(Texto fornecido)
···

Esse artigo tem por objetivo mostrar como é possível conciliar a formação da poupança pública com o equilíbrio das contas públicas, atribuindo um caráter anticíclico à política fiscal. Também discutirá a importância da poupança pública, que corresponde à receita corrente descontada da despesa corrente, para financiar o investimento público e estimular o crescimento.

Os objetivos da política fiscal devem ser a suavização das flutuações no nível de atividade e dos preços; o estímulo ao desenvolvimento através do financiamento de políticas públicas e a aceleração do processo de distribuição de renda, que ocorre lentamente se orientado apenas pelos mecanismos de mercado. Para alcançar esses objetivos, é necessário que a política fiscal atue de forma anticíclica, isso é, que os gastos sejam majorados em períodos recessivos e reduzidos em períodos expansionistas (isso decorre em parte dos próprios estabilizadores automáticos), a poupança pública seja positiva e a dívida pública seja estabilizada (no atual cenário brasileiro, necessita inclusive ser reduzida nos próximos anos).

Conciliar estes objetivos e metas não é tarefa fácil. Em geral, os modelos de determinação da evolução da dívida pública incluem o comportamento do resultado primário em sua formulação, pois a capacidade de pagar juros é um importante indicador da evolução da dívida pública. Na alternativa discutida nesse artigo, o objetivo é a conciliação entre a capacidade de realizar investimentos anticíclicos e a responsabilidade fiscal, representada aqui pelo controle da evolução da dívida pública. É uma mudança no atual paradigma da política fiscal que pode ser operada se for estabelecida uma nova relação entre déficit primário e poupança pública, onde  a variação na relação dívida pública/PIB dependerá do comportamento dos gastos com investimento, da receita corrente, dos gastos correntes (excluída a despesa com juros), da taxa real de juros, da taxa de crescimento do PIB e da própria magnitude da relação dívida pública/PIB no início do período analisado. Com esta formulação, torna-se possível, por exemplo, fixar uma meta para o investimento público e definir o comportamento necessário para as demais variáveis de modo a possibilitar a estabilização ou a redução da relação dívida pública/PIB.

···

(Listagem)
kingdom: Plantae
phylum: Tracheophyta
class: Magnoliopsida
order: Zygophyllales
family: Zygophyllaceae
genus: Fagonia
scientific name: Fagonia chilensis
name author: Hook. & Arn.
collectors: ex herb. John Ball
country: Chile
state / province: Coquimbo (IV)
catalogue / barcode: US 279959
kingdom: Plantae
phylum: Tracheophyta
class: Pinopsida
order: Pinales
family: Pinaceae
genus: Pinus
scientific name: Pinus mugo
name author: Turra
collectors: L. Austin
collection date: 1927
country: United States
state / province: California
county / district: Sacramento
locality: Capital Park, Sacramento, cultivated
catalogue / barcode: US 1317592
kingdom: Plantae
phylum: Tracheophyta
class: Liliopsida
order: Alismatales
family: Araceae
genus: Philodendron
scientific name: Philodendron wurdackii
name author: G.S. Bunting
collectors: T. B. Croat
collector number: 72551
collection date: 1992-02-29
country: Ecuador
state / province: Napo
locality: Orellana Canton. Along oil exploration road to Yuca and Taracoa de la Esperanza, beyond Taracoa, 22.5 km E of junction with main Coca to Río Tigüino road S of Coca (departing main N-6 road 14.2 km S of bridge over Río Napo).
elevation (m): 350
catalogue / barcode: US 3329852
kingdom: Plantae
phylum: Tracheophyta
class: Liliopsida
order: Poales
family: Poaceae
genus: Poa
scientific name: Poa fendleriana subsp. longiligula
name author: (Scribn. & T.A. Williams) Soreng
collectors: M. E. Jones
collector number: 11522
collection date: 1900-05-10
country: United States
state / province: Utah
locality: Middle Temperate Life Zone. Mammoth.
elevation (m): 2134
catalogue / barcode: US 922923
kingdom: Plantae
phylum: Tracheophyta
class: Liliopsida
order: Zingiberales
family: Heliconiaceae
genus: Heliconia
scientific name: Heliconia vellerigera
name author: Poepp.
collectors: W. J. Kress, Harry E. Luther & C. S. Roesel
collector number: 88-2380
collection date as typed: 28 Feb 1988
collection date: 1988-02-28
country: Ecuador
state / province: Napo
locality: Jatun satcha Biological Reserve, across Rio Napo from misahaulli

···

(Tarefas a realizar)
a. Transcreva o trecho do texto sobre política fiscal que começa em "Esse artigo tem" e segue até "estimular o crescimento.".
b. Segundo o texto sobre política fiscal, a que corresponde a poupança pública?
c. Dê continuidade ao texto sobre política fiscal a partir do ponto em que ele termina.
Os dados constituem um material independente do texto sobre política fiscal.

(Respostas aos problemas)
a.
Esse artigo tem por objetivo mostrar como é possível conciliar a formação da poupança pública com o equilíbrio das contas públicas, atribuindo um caráter anticíclico à política fiscal. Também discutirá a importância da poupança pública, que corresponde à receita corrente descontada da despesa corrente, para financiar o investimento público e estimular o crescimento.

b. À receita corrente descontada da despesa corrente.

c.
A retomada do investimento público, com ajuste das receitas e despesas correntes, permitirá a volta ao crescimento e o início da  trajetória de redução da dívida pública a partir de 2020. Para alcançar esses objetivos, a receita corrente deve se elevar gradativamente em dois pontos percentuais do PIB até 2019. Essa é uma hipótese realista, pois a receita correspondia a 19% do PIB em boa parte do período entre 2007 e 2012. Para tal, é necessário retomar o crescimento econômico (sendo o incremento do investimento público fundamental nesse processo); por consequência o mercado de trabalho retomaria o processo de formalização, fato que elevaria a receita previdenciária; os impostos sobre os mais ricos precisam ser majorados (no âmbito de uma reforma tributária que mude também a composição da carga entre consumo e renda), bem como a taxação sobre heranças, lucros e dividendos distribuídos, cujo destino principal deveria ser o financiamento da aposentadoria rural, e o próprio imposto de renda na fonte; e a alíquota da contribuição previdenciária dos inativos deveria ser elevada para compensar ao menos parcialmente o desequilíbrio passado entre contribuições e benefícios. A alíquota cobrada sobre a remuneração dos ativos que terão direito à aposentadoria integral também deveria ser majorada.

Do lado dos gastos correntes (excluídos os juros), são necessários dois pontos percentuais de redução (em relação ao PIB). Assim como para a receita, essa hipótese é razoável, pois essa relação prevaleceu no patamar entre 15 e 16% do PIB entre 2007 e 2012. Para isso, é necessário controlar mais as despesas com pessoal, realizar reduções adicionais (ainda que marginais) no custeio, diminuir os subsídios e reformar o sistema previdenciário, cuja economia mais imediata resultará da elevação da idade mínima de aposentadoria.

A taxa real de juros implícita sobre a dívida líquida total, que atingiu 10,4% em 2017, reflete o comportamento das taxas de juros praticadas pelo Banco Central, que sob o critério de cálculo ex-post permanecem muito elevadas. A taxa básica de juros, que corrige parcela relevante dessa dívida, poderia ser reduzida mais rapidamente, até porque a inflação encontra-se bem abaixo da meta, fato que contribuirá inclusive para a elevação da poupança pública.

Essa combinação de medidas possibilitará combinar a definição de uma meta razoável para o investimento público (o que por si só torna a política fiscal anticíclica), retomar o crescimento econômico e reduzir a relação entre dívida pública e PIB. A condição fundamental para essa combinação é o alcance e manutenção de uma taxa de poupança pública positiva. Por isso, as despesas correntes (incluindo os juros) deverão ser ajustadas à medida que a receita cair, podendo inclusive existir, neste caso, um teto como percentual do PIB para as mesmas.

O teto atual, como é sabido, não inclui nenhum instrumento que possibilite atingir tal combinação. No quadro atual, o governo apenas coloca um limite para os gastos (que certamente deve existir) e joga no colo da sociedade o embate pelos recursos públicos, sem cumprir seu papel, que é fazer escolhas, propor políticas, arbitrar e eleger prioridades. Tomara que a regra do teto de gastos, como desenhada hoje, seja revista no futuro próximo, com a definição de uma meta para o investimento e as demais variáveis se ajustando a essa meta e evitando o crescimento da dívida pública, conforme defendido neste artigo. É uma opção bem distinta daquela adotada hoje, mantendo a responsabilidade fiscal necessária.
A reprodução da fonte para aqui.